Eukaryotic Hsp60 has originally been reported as a mitochondrial P1 protein. Jindal and co-workers isolated a complete cDNA encoding Hsp60 from the acute myelocytic leukemia HL-60 cell line. The deduced amino acid sequence showed strong homology to HSP60s from bacteria and plant chloroplasts 40. However, several studies revealed significant structural and functional discrepancies between bacterial and mitochondrial HSP60s 41,42,43. Since the discovery of HSP60s outside of mitochondria 44,45, it became obvious that bacterial and mammalian mitochondrial HSP60s act differentially from each other. No information is available on the structural basis underlying this discrepancy, nor any high-resolution data are accessible for mitochondrial Hsp60 or its co-chaperonin Hsp10 (Cpn10) until recently. Extracellular location of Hsp10 has originally been described in 1977 as an immunoregulatory factor in the serum of women in the first trimester of pregnancy 46,47, but its identification as Hsp10 was done in 1994 48. Since most of our understanding of chaperonin structure and function relates to the prokaryotic homologs GroEL and GroES from E. coli, Capello and co-workers recently built a computational model of the three-dimensional structure of human Hsp60 and emphasized features of the molecule that may help to comprehend structure/function relationships 49. Meanwhile, the crystallization, diffraction experiments as well as structure determination of the mammalian mitochondrial Hsp60 and its co-chaperonin Hsp10 have been reported 50.
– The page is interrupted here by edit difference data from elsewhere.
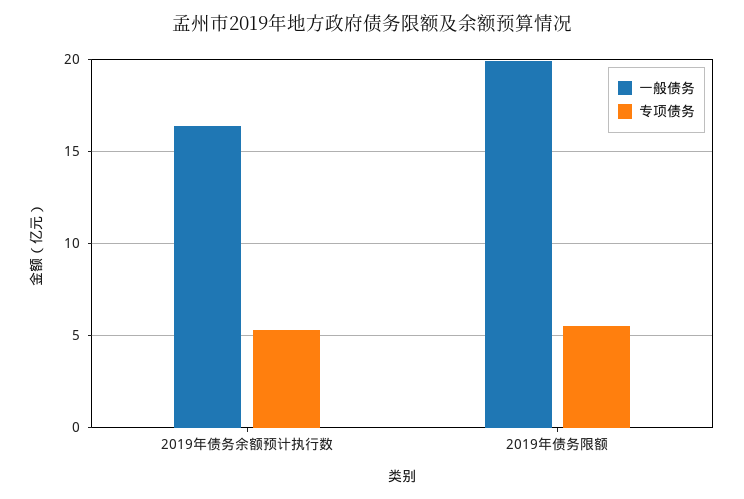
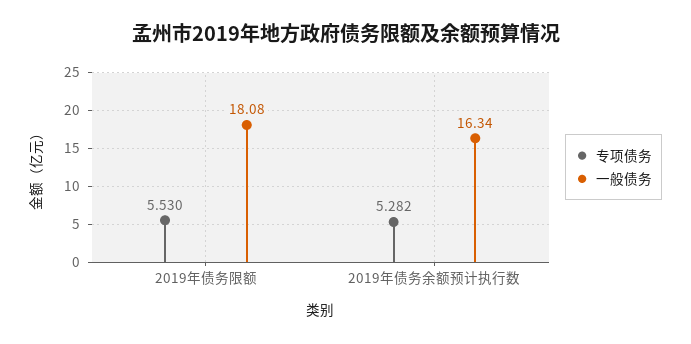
一般债务, 2019年债务限额: 20 -> 18.08

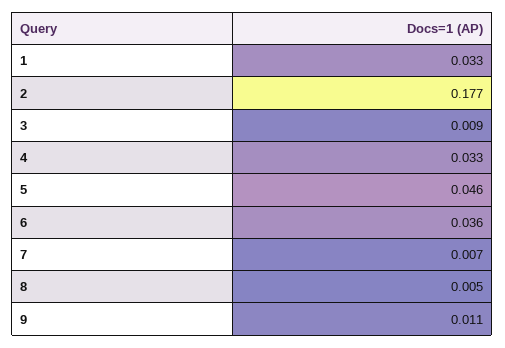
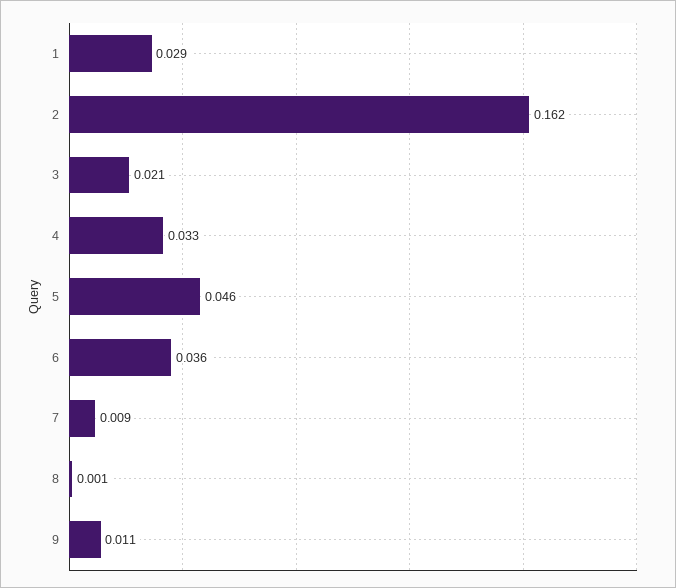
1: 0.033 -> 0.029
2: 0.177 -> 0.162
3: 0.009 -> 0.021
7: 0.007 -> 0.009
8: 0.005 -> 0.001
The eukaryotic cytosol harbors the most complex of the chaperonins, the eukaryotic TCP-1 ring complex (TRiC) consisting of eight different subunits called chaperone containing TCP-1 (CCT-1 to -8). TRiC has originally been discovered in rabbit reticulocytes where it functions as a cytosolic chaperone critically involved in tubulin biogenesis 51. At the same time, Lewis and collaborators identified murine and human TCP-1 as an hetero-oligomeric particle of approximately 900 kDa in the cytosol associated with four to six unidentified proteins and two Hsp70 homologs 52. The binding partners of TRiC (e.g. actin, tubulin, de novo-synthesized proteins) have been identified around the turn of the millennium by using biochemical 53 and in vivo translation approaches 54 as well as cryo-electron microscopy 55. The crystal structure of the open conformation of TRiC in complex with tubulin has since been solved in 2011, providing information about the mechanism by which it facilitates tubulin folding 56. Crystallographic studies of group II chaperonins have also been performed in Archaea such as Methanococcus maripaludis 57, Thermococcus spec. 58, and Thermoplasma acidophilum 39. By Using two-dimensional gel electrophoresis and matrix-assisted laser desorption ionization mass spectrometry, Fountoulakis and co-workers demonstrated previously that HeLa cells express all eight TRiC subunits at high levels 59. However, most data on structure and function of group II chaperonins have been raised for less complex archaeal chaperonins.